Disruption of gap junctions by noise
Channels composed prominently of connexins 26 and 30 (Cx26, Cx30) link Deiters’, Hensen’s, Claudius, and outer sulcus cells to form a continuous path for K+ ions into extracellular spaces of the spiral ligament (Hibino et al., 2006; Wangemann, 2006). Once in the ligament, they are actively taken up by Type II and IV fibrocytes for conveyance to the stria vascularis via another junctional network connecting fibrocytes and strial basal cells, intermediate cells, and pericytes. Genetic impairments of mechanisms for removing K+ from the fluid immediately surrounding hair cells (Boettger et al., 2002; Boettger et al., 2003; Cohen-Salmon et al., 2002), and for moving K+ though the ligament (Delprat et al., 2005; Minowa et al., 1999), promote hair cell loss. The typically modest permanent effects of noise on the lateral wall seem unlikely to exert such dramatic effects. The acute phase of noise injury, however, could feature failure of ion regulatory mechanisms on a sufficient scale to impact the organ of Corti. Potential mechanisms for this include reversible mechanical disruption, as well as osmotic or redox-based reduction of gap junction conductance (Anand et al., 2005; Chanson et al., 2005). It could be just such processes that are ameliorated by certain chemokines, receptors, or macrophages, thus accounting for apparent protective effects of CCR2 (Sautter et al., 2006). Notably, gap junction uncouplers can produce acute lateral wall pathology resembling that caused by noise (Hirose et al., 2003; Ohlemiller et al., 2007; Spiess et al., 2002).
Functions of gap junctions beyond K+ transport may protect the organ of Corti
The effects of impaired intercellular communication in noise injury need not be limited to K+ dysregulation. Certainly, elevated extracellular K+ can alter cell membrane potentials and influence excitability, yet it is not clear just how cytotoxic K+ is, or how readily it promotes cell death in the organ of Corti. Burgeoning evidence from an active and exciting area of inquiry (Beltramello et al., 2005; Zhang et al., 2005; 2006) indicates that the role of gap junctions extends beyond intercellular K+ trafficking to encompass bidirectional movement of ATP, Ca++, cyclic AMP, and inositol triphosphate (IP3). This traffic may serve both communication and nutritive functions. Ca++ ‘waves’ may expedite movement of ATP and IP3 as part of a coordinated response to local noise injury (Gale et al., 2004; Piazza et al., 2007). Newly revealed roles for coupled connexins, connexin hemi-channels, and even cytosolic connexins (Krysko et al., 2005; Lin et al., 2003; Zhao et al., 2005) add yet more potential modes of interaction between the organ of Corti and lateral wall during noise exposure.

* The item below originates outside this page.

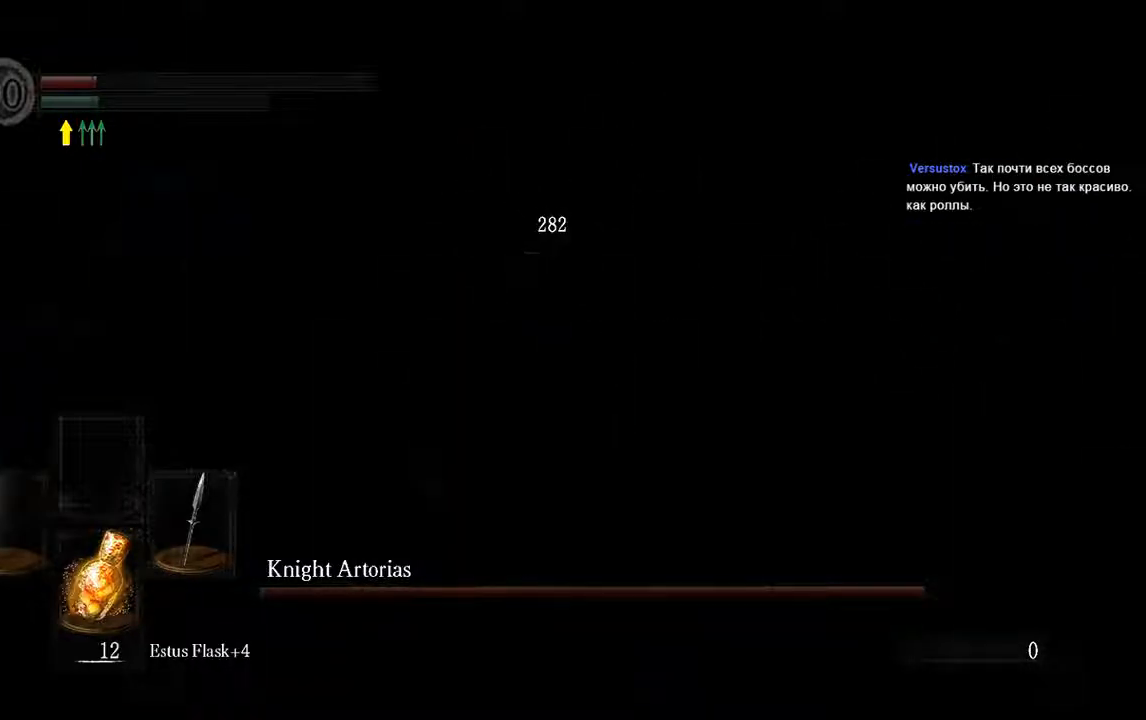
{"buttons": [], "left_stick": "up", "right_stick": "center", "events": [[83, "X", "up"]]}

At least for molecules less than ~1 kilodalton in size (Matsunami et al., 2006), a significant aspect of this interaction could be flow of metabolites from capillaries in the ligament and stria to the organ of Corti. Most nutrients are assumed to reach the organ through perilymphatic spaces rather than endolymph (e.g., Ito et al., 1993). Since ligament fibrocytes must be able to take up nutrients from both strial and ligament capillaries, reduction in distance and increased efficiency could be obtained by conveying these to the organ via gap junctions.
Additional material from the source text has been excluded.